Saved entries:
..........
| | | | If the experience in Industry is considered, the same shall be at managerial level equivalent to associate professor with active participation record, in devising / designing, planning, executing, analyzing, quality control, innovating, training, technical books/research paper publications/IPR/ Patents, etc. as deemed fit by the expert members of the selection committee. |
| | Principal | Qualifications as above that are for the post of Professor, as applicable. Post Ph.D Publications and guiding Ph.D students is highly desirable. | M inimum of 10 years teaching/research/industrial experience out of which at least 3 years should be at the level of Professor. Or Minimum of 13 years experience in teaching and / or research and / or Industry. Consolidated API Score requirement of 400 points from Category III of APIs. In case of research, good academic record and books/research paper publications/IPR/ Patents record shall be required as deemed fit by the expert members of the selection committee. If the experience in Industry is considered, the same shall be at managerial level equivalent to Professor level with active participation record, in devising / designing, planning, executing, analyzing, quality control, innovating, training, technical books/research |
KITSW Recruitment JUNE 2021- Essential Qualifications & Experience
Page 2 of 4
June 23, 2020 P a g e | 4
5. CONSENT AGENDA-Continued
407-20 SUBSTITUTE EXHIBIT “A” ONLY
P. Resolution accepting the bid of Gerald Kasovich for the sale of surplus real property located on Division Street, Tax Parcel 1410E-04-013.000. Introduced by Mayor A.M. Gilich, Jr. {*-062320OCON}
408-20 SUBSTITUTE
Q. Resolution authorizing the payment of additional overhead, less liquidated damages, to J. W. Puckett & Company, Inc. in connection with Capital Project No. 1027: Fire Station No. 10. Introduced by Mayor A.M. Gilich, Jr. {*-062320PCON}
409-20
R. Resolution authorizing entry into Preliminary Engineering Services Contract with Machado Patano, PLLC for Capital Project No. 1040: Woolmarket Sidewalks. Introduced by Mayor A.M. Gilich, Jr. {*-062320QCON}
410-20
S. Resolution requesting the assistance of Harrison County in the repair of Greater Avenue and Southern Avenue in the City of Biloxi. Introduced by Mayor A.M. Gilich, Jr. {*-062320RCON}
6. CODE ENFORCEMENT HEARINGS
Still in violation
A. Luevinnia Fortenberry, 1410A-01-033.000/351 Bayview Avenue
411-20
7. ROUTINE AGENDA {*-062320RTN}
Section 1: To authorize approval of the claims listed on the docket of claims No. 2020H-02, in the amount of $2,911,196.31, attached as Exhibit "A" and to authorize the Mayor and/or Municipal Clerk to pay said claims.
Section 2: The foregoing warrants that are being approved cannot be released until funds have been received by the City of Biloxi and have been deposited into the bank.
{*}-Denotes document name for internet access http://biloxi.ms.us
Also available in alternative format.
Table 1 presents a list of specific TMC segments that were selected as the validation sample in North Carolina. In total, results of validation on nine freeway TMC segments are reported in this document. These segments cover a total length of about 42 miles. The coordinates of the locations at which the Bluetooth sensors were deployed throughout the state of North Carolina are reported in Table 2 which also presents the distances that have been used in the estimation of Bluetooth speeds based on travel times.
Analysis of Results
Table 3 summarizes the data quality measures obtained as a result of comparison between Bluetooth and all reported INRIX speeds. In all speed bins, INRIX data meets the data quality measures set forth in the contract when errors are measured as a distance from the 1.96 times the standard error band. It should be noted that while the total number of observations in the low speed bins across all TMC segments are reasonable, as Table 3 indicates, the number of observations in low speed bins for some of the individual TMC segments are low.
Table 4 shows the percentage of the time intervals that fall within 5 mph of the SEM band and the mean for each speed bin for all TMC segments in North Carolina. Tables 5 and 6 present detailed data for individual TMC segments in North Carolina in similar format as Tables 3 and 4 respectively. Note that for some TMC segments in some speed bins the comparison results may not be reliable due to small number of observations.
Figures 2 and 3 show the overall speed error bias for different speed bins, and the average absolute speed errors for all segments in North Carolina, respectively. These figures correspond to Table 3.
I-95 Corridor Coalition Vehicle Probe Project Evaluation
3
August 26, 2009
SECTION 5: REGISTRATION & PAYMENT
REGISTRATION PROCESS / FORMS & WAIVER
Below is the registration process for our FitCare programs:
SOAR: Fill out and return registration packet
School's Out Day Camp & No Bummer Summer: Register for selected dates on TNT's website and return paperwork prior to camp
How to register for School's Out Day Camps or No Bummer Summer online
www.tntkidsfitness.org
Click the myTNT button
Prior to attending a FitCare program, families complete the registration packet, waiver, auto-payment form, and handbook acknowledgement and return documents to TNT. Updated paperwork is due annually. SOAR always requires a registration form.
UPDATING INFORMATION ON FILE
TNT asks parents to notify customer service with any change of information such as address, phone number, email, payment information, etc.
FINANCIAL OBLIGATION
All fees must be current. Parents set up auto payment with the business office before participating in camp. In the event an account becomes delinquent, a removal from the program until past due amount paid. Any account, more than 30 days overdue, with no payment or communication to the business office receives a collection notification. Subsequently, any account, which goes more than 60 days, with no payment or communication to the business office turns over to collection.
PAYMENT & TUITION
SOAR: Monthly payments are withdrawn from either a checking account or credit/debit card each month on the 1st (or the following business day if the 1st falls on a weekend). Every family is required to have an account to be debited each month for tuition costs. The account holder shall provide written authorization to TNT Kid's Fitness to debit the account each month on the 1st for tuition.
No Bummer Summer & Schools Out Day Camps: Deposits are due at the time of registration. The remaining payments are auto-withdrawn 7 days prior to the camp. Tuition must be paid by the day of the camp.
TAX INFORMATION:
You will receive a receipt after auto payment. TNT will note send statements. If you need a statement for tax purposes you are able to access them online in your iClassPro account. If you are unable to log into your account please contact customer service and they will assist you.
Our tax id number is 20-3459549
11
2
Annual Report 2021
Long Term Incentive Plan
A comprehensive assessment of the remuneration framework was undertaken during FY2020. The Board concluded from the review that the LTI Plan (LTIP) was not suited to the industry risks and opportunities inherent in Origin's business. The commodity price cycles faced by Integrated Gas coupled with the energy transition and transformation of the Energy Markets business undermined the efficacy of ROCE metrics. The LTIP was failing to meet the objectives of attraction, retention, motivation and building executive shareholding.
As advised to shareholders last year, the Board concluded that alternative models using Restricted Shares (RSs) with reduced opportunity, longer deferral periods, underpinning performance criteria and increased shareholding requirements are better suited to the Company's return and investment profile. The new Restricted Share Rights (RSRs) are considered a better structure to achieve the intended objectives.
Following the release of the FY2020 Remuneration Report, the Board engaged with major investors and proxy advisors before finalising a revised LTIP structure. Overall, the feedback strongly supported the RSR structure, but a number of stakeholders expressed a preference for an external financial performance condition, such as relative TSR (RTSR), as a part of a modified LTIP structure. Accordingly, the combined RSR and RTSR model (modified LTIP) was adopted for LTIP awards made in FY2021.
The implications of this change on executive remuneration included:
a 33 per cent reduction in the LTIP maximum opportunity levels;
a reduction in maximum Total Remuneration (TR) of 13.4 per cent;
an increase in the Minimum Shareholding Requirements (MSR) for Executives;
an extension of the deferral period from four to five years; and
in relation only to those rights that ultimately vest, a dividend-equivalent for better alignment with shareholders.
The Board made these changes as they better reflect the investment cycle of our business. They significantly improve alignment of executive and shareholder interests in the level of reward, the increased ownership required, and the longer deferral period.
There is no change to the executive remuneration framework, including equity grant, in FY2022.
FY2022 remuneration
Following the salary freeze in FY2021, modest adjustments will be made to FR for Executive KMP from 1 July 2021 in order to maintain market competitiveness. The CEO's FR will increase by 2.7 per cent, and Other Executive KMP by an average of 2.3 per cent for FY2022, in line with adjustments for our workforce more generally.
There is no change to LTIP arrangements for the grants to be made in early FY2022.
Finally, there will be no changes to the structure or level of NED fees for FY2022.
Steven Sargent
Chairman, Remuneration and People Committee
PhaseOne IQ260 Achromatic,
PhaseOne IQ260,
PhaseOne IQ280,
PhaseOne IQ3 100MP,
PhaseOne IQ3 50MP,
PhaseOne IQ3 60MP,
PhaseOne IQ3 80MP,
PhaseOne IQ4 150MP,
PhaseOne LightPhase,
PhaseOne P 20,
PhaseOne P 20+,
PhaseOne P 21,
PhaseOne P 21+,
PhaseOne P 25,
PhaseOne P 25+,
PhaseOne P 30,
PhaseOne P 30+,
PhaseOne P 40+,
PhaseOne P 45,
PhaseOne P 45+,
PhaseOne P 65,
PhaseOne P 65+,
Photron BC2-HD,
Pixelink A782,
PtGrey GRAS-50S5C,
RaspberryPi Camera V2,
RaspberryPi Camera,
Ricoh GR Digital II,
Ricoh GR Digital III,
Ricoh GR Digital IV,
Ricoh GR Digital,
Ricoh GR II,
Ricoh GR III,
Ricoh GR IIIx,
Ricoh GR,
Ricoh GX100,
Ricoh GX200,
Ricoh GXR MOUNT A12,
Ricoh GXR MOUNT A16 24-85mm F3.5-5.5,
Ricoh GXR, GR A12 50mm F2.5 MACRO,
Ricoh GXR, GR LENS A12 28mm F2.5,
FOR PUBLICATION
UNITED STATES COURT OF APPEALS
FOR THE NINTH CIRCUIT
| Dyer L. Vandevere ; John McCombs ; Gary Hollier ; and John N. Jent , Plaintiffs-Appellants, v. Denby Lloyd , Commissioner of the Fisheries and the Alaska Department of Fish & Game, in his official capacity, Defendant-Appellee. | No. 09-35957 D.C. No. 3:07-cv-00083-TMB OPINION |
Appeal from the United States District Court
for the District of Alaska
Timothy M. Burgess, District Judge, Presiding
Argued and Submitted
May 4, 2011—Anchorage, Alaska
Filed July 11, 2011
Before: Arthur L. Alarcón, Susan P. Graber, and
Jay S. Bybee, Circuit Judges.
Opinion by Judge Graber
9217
..........
> [Exercise goal]
Show, from the records above, every line that includes "opportunity".

> [Your response]
As advised to shareholders last year, the Board concluded that alternative models using Restricted Shares (RSs) with reduced opportunity, longer deferral periods, underpinning performance criteria and increased shareholding requirements are better suited to the Company's return and investment profile. The new Restricted Share Rights (RSRs) are considered a better structure to achieve the intended objectives.
a 33 per cent reduction in the LTIP maximum opportunity levels;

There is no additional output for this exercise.